I got everything running up until the following lines of code:
for df in (joined,joined_test):
df["Promo2Since"] = pd.to_datetime(df.apply(lambda x: Week(
x.Promo2SinceYear, x.Promo2SinceWeek).monday(), axis=1).astype(pd.datetime))
df["Promo2Days"] = df.Date.subtract(df["Promo2Since"]).dt.days

Here is the error I got:

I am running ubuntu 18.04 on AWS. I see I can autocomplete pd.datetime just fine and get the documentation to show up but I still see that it doesn’t know what datetime.datetime is, I even did from datetime import datetime but that didn’t work either.


I hit this too. I think the solution is to remove the ‘.astype(pd.datetime)’ part. I haven’t gone through lesson 6 yet to confirm, but from reading up it seems like that is redundant as to_datetime should be performing the type conversion already.


This is correct. notebook needs updating

1 Like

I hit the same error and fixed the same way. Agree with @RogerS49, the notebook should be corrected. It made me take a long long look at the stores.csv file, however. Maybe not a bad thing.
Who is authorized to fix something like this?

hi, Mike, since you seem running the rossman nb. May I ask a silly question: I cant find the train_clean data from running the following code…Maybe there’s some change in directories but I poked around the dir and didnt find it, also didnt find on github… also didnt’ find the csvs (store/weather etc.) could you help? Many thanks.

path = Config().data_path()/‘rossmann/’
train_df = pd.read_pickle(path/‘train_clean’)

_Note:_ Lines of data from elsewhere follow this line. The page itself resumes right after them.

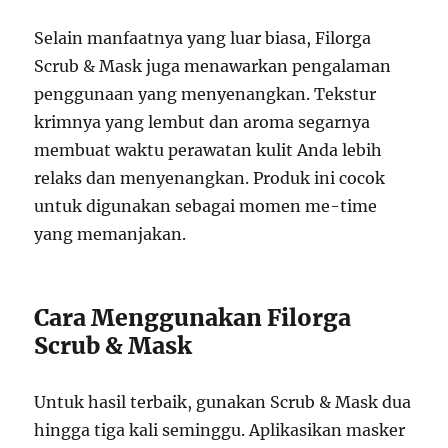
Selain manfaatnya yang luar biasa, Filorga
Scrub & Mask juga menawarkan pengalaman
penggunaan yang menyenangkan. Tekstur
krimnya yang lembut dan aroma segarnya
membuat waktu perawatan kulit Anda lebih
relaks dan menyenangkan. Produk ini cocok
untuk digunakan sebagai momen me-time
yang memanjakan.
Cara Menggunakan Filorga
Scrub & Mask
Untuk hasil terbaik, gunakan Scrub & Mask dua
hingga tiga kali seminggu. Aplikasikan masker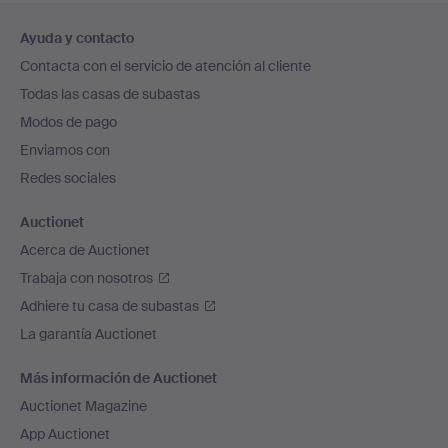
Navegación
Ayuda y contacto
en
Contacta con el servicio de atención al cliente
el
Todas las casas de subastas
pie
Modos de pago
de
Enviamos con
página
Redes sociales
Auctionet
Acerca de Auctionet
Trabaja con nosotros
Adhiere tu casa de subastas
La garantía Auctionet
Más información de Auctionet
Auctionet Magazine
App Auctionet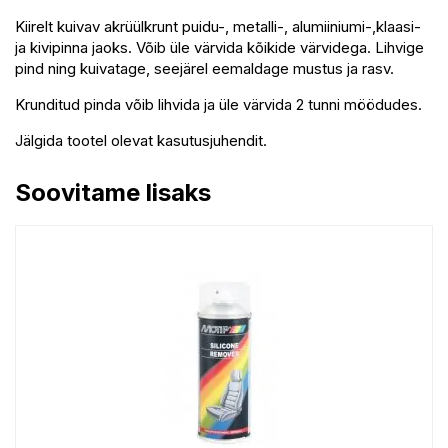
Kiirelt kuivav akrüülkrunt puidu-, metalli-, alumiiniumi-,klaasi-
ja kivipinna jaoks. Võib üle värvida kõikide värvidega. Lihvige
pind ning kuivatage, seejärel eemaldage mustus ja rasv.
Krunditud pinda võib lihvida ja üle värvida 2 tunni möödudes.
Jälgida tootel olevat kasutusjuhendit.
Soovitame lisaks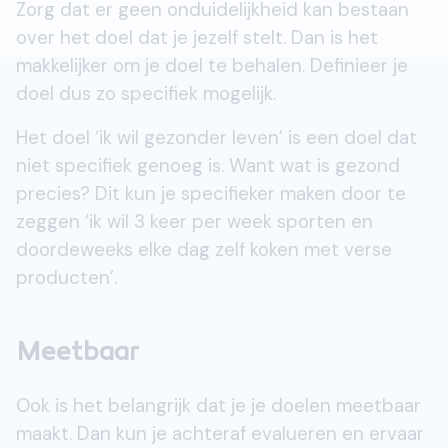
Zorg dat er geen onduidelijkheid kan bestaan
over het doel dat je jezelf stelt. Dan is het
makkelijker om je doel te behalen. Definieer je
doel dus zo specifiek mogelijk.
Het doel ‘ik wil gezonder leven’ is een doel dat
niet specifiek genoeg is. Want wat is gezond
precies? Dit kun je specifieker maken door te
zeggen ‘ik wil 3 keer per week sporten en
doordeweeks elke dag zelf koken met verse
producten’.
Meetbaar
Ook is het belangrijk dat je je doelen meetbaar
maakt. Dan kun je achteraf evalueren en ervaar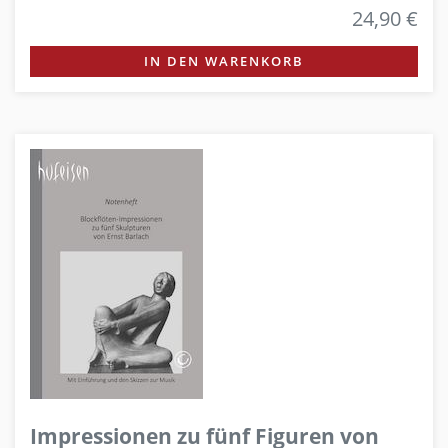
24,90 €
IN DEN WARENKORB
Impressionen zu fünf Figuren von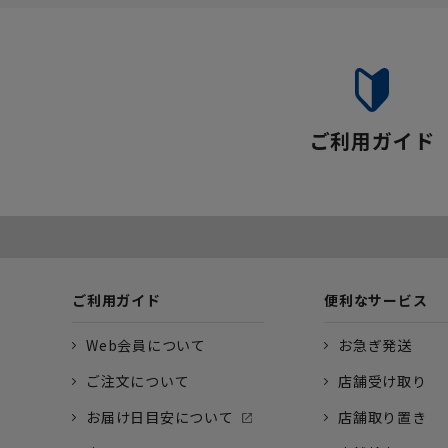
ご利用ガイド
ご利用ガイド
便利なサービス
Web会員について
お急ぎ発送
ご注文について
店舗受け取り
お届け日目安について
店舗取り置き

Just to be clear, I’m running 2018 part 1, lesson 3.
In that notebook, just after the second code block in the section called ‘Create datasets’, there is a link to If you are not using that zip file, anything I say next may not apply to your situation.

I navigated to c:/users/mike01/fastai/data (yep, I’m in Windows) and created a new folder, ‘rossmann’. I moved the tgz file there and unpacked it. There are 8 csv files including ‘store’ and ‘weather’, but no ‘train_clean’.

Since train_clean is not one of the unzipped files, it must be a file created during running of one of the code cells in your notebook. When I run my notebook, it creates 2 new folders and 3 new files in the rossmann directory. But I’m doing the 2018 version and it doesn’t seem to use a ‘train_clean’ file.

I hope this is clear. If not, please tell me. I’ll try to help.

1 Like

I also did this and it worked! Might encounter issues further ahead though haven’t checked, but it worked to start the dataset off.

And I downloaded the dataset but couldn’t find it. :confused:

Alternatively, following this, .dt.to_pydatetime() should be applied to the series instead of .astype(pd.datetime) to each element. For example:

joined["CompetitionOpenSince"] = pd.to_datetime(joined.apply(lambda x: datetime.datetime(
    x.CompetitionOpenSinceYear, x.CompetitionOpenSinceMonth, 15), axis=1)).dt.to_pydatetime()

works for me, while

joined["CompetitionOpenSince"] = pd.to_datetime(joined.apply(lambda x: datetime.datetime(
    x.CompetitionOpenSinceYear, x.CompetitionOpenSinceMonth, 15), axis=1).astype(pd.datetime))

gave me the same error as @myazhbin.

Note the position of the parentheses carefully.

I use pandas version 0.24.2.

Added note.
Eventually I realised that I was working with the wrong notebook, and in the current version on GitHub the .astype(pd.datetime) part as been removed, as you suggested.

This may help others.

While the (zipped) dataset is available at, there is also a notebook which looks like an old version of rossman_data_clean.ipynb (note that names are different).

Don’t get confused and pick the right notebook.

Added note. The name of the chain store Rossmann takes two n's, so there is a typo in the filename rossman_data_clean.ipynb.